Random Thoughts – September 30, 2009

Going through counseling now, and learning and growing again, after spending three years stagnant due to the depression, is actually harder in some ways than I thought it was going to be.

Because my family had to get used to a certain way of living when I was checked out, they have learned how to interact in certain ways with me.  Now that I am checked back in, the transition from depressed person, to someone who has a healthier mind set, has been difficult on them too.  They are having to learn how to interact with me in a different way.  Sometimes I get really impatient because it feels as if they are so slow in getting used to a change I have made.  I have to keep reminding myself that this illness has not just affected me but has affected them negatively too, and I need to be extremely patient with them. 

In a lot of ways Farrol (my husband) had to treat me as if I were a child.  I could not make decisions because that would overwhelm me, so he had been making all the decisions, I would forget so many things so he would have to keep track of things for me, and more.  He has had to do that for over three years, it has become a habit for him, so now he is having to learn that I can make my own decisions now, and have confidence that I will make the correct ones.  He is trying, it is hard though. 

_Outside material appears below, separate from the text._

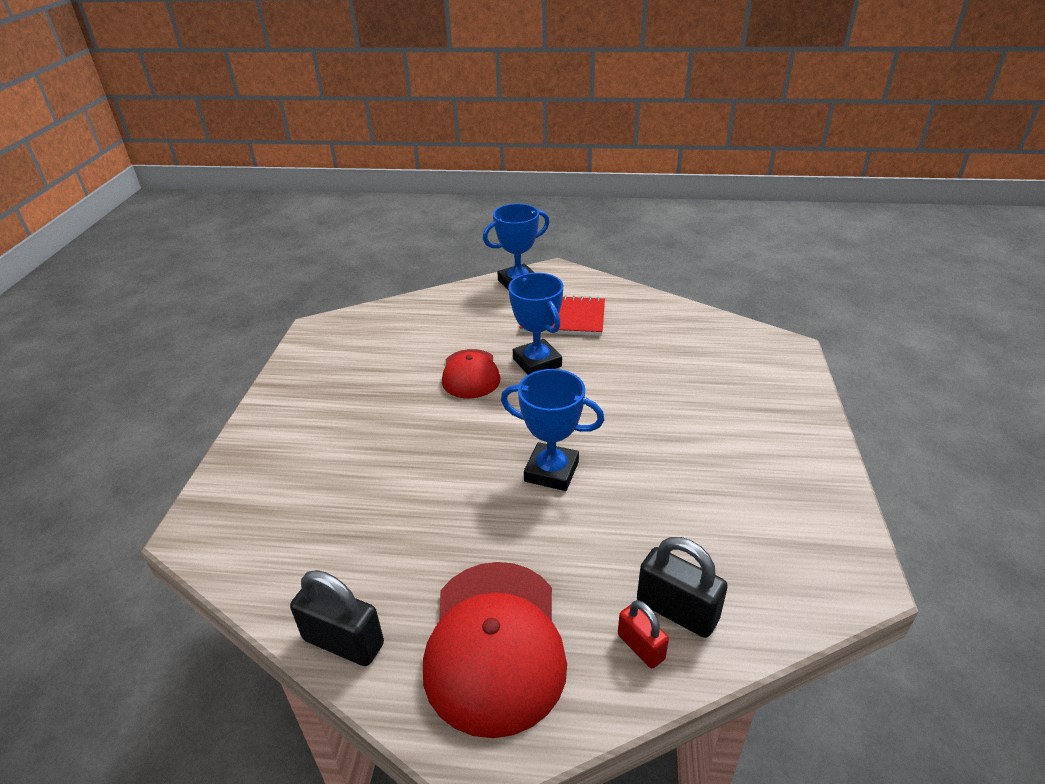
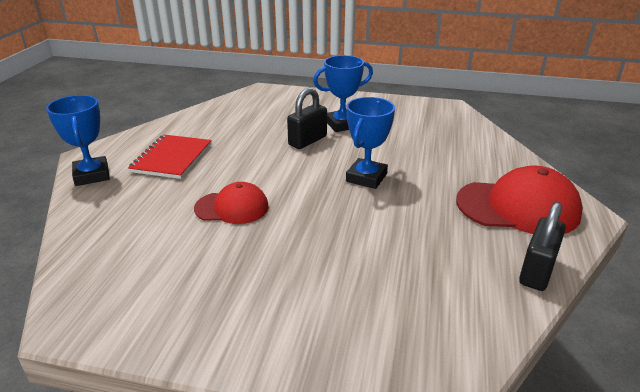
camera: 85 degrees left, 5 degrees down
(537, 362) = (232, 174): blue trophy -> blue trophy (342, 124)
(640, 647) = (504, 162): red padlock -> none
(677, 610) = (478, 150): black padlock -> black padlock (307, 141)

My daughter has spent the last few years, raising herself and at times taking care of me.  She had to of known something was not right, but did not know what to call it.  For the longest time she would ask me several times a day if I was happy.  I am sure that whatever she was thinking in her head to make her ask that question, caused her to carry around a heavy burden. 

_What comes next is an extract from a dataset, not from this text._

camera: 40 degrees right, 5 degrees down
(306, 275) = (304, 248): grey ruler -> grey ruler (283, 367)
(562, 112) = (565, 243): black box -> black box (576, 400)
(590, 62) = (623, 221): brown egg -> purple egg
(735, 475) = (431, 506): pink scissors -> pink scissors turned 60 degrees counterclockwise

Because I have been mentally unhealthy for so long, and have tried to commit suicide, I am sure that learning to trust me again is very hard for both of them.  I think as far as my husband goes, that he feels that if he is less than completely vigilante and stops doing the things that he has had to do for the last few years, that I might try and commit suicide.  I wonder if in her mind, my daughter feels some what responsible for my happiness?

My hope is that as I continue to grow and get healthier that I can prove to my family, that I am getting better and take away some of their burdens.